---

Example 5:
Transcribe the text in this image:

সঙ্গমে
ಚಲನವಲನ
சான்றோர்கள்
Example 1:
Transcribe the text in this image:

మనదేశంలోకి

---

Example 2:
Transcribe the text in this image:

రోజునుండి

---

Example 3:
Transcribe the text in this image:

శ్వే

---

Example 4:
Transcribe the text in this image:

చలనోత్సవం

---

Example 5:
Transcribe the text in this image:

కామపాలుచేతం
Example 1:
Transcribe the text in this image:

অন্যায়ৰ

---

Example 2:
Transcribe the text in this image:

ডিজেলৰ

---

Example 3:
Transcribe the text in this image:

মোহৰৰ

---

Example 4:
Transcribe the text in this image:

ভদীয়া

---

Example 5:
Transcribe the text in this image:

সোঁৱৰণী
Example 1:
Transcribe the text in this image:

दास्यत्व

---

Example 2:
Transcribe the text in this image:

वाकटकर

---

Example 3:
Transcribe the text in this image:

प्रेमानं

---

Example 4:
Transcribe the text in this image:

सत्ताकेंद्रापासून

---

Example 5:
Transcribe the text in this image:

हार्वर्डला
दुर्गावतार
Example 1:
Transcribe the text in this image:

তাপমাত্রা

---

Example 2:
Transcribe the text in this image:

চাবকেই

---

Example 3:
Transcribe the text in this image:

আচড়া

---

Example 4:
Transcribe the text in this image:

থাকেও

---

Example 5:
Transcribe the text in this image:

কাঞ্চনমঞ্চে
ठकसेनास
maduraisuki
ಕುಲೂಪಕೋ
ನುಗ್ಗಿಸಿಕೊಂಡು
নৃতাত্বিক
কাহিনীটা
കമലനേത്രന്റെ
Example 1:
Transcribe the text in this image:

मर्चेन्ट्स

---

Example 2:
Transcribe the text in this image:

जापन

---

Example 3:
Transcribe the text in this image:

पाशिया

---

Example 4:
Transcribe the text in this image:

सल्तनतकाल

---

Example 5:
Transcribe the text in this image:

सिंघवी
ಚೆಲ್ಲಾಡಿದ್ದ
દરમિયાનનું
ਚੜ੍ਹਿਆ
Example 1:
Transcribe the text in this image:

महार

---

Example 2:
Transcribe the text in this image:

**Exercise aim:** Every entry needs to be copied again exactly.

**Written answer:**
---

Example 5:
Transcribe the text in this image:

সঙ্গমে
ಚಲನವಲನ
சான்றோர்கள்
Example 1:
Transcribe the text in this image:

మనదేశంలోకి

---

Example 2:
Transcribe the text in this image:

రోజునుండి

---

Example 3:
Transcribe the text in this image:

శ్వే

---

Example 4:
Transcribe the text in this image:

చలనోత్సవం

---

Example 5:
Transcribe the text in this image:

కామపాలుచేతం
Example 1:
Transcribe the text in this image:

অন্যায়ৰ

---

Example 2:
Transcribe the text in this image:

ডিজেলৰ

---

Example 3:
Transcribe the text in this image:

মোহৰৰ

---

Example 4:
Transcribe the text in this image:

ভদীয়া

---

Example 5:
Transcribe the text in this image:

সোঁৱৰণী
Example 1:
Transcribe the text in this image:

दास्यत्व

---

Example 2:
Transcribe the text in this image:

वाकटकर

---

Example 3:
Transcribe the text in this image:

प्रेमानं

---

Example 4:
Transcribe the text in this image:

सत्ताकेंद्रापासून

---

Example 5:
Transcribe the text in this image:

हार्वर्डला
दुर्गावतार
Example 1:
Transcribe the text in this image:

তাপমাত্রা

---

Example 2:
Transcribe the text in this image:

চাবকেই

---

Example 3:
Transcribe the text in this image:

আচড়া

---

Example 4:
Transcribe the text in this image:

থাকেও

---

Example 5:
Transcribe the text in this image:

কাঞ্চনমঞ্চে
ठकसेनास
maduraisuki
ಕುಲೂಪಕೋ
ನುಗ್ಗಿಸಿಕೊಂಡು
নৃতাত্বিক
কাহিনীটা
കമലനേത്രന്റെ
Example 1:
Transcribe the text in this image:

मर्चेन्ट्स

---

Example 2:
Transcribe the text in this image:

जापन

---

Example 3:
Transcribe the text in this image:

पाशिया

---

Example 4:
Transcribe the text in this image:

सल्तनतकाल

---

Example 5:
Transcribe the text in this image:

सिंघवी
ಚೆಲ್ಲಾಡಿದ್ದ
દરમિયાનનું
ਚੜ੍ਹਿਆ
Example 1:
Transcribe the text in this image:

महार

---

Example 2:
Transcribe the text in this image:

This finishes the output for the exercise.